It also suggested it was the smallest importer of vehicles from Mexico to the US in 2016. According to the figures from the Mexican automotive association, AMIA, for the period between January and November last year, Toyota moved just 124,000 vehicles north across the border, including to Canada (though Mazda and Kia moved fewer).

That figure is small compared with overall exports of passenger cars and trucks from Mexico to its Nafta neighbours to the north, which stand at 2.19m, or 86% of overall vehicle exports from Mexico (2.55m) over the 11-month period last year.

Toyota also produced a list of figures to emphasise its commitment to production in the US, pointing out that it had made direct investment of almost $22 billion and already had 10 manufacturing plants there. Recent expansions include that at the Georgetown plant in Kentucky, in which Toyota invested $360m and added 750 jobs. Toyota also pointed out that it exported more than 160,000 US-built vehicles to 40 countries and was helping to establish the US as a global export hub.

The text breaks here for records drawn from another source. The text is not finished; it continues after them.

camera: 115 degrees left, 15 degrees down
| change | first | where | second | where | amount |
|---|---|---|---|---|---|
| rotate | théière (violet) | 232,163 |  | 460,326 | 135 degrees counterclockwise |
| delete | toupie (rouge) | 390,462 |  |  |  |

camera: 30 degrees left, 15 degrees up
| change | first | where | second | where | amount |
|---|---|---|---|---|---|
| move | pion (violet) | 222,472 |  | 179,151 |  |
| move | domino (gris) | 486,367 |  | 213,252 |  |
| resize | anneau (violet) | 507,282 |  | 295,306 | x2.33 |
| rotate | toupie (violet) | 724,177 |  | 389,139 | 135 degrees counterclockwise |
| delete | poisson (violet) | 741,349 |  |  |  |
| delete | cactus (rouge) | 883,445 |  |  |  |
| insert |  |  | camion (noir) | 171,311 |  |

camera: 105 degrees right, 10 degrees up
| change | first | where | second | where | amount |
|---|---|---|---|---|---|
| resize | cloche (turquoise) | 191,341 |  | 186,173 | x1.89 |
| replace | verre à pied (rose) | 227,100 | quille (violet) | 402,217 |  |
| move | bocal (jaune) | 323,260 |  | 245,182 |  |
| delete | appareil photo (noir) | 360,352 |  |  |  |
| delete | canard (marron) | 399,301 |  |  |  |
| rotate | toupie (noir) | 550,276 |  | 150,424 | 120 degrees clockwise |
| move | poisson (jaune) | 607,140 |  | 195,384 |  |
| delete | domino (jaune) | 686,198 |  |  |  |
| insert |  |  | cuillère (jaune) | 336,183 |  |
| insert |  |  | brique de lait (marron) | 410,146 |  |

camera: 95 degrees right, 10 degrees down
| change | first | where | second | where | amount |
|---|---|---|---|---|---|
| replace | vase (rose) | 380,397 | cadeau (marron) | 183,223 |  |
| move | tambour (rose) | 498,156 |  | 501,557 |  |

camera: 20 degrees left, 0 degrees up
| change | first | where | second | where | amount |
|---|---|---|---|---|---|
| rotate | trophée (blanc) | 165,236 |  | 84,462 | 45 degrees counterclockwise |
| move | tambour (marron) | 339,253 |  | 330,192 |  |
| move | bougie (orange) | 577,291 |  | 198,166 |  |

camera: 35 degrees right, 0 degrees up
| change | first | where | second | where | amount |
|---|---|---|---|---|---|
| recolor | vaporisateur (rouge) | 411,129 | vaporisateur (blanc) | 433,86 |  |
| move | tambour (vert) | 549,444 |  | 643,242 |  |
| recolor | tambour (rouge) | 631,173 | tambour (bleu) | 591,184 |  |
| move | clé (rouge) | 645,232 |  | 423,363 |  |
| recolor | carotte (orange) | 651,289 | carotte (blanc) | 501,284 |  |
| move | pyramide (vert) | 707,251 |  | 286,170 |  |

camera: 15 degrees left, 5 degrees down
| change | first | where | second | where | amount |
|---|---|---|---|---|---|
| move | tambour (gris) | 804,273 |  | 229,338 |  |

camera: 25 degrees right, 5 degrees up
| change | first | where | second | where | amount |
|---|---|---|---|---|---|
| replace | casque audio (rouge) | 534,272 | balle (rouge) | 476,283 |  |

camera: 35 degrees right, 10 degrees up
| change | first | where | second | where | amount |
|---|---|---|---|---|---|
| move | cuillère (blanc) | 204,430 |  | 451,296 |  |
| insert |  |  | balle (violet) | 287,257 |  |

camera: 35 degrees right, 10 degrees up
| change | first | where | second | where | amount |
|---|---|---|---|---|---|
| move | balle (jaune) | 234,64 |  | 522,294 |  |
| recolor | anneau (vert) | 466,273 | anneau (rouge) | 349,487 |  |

At the same time, however, the carmaker was careful to declare its willingness to work with the new political administration coming in this month.

“Toyota looks forward to collaborating with the Trump administration to serve in the best interests of consumers and the automotive industry,” said the company.

Whether Trump will act on his Twitter threats to impose heavy border taxes remains to be seen but, according to Thomas Cullen, analyst at consultancy Transport Intelligence, if vehicle manufacturers start to feel pressure to change their supply chain policies, global trade and logistics markets would come under substantial pressure.

“To take the Mexican example, much of production in Mexico relies on major components – including items such as engines and gearboxes – made in the US,” he said. “The reverse is also true, with Mexican plants acting as sources for parts for US production. Unraveling this supply chain structure would be possible but expensive and would have a major impact on rail and road freight across the US.”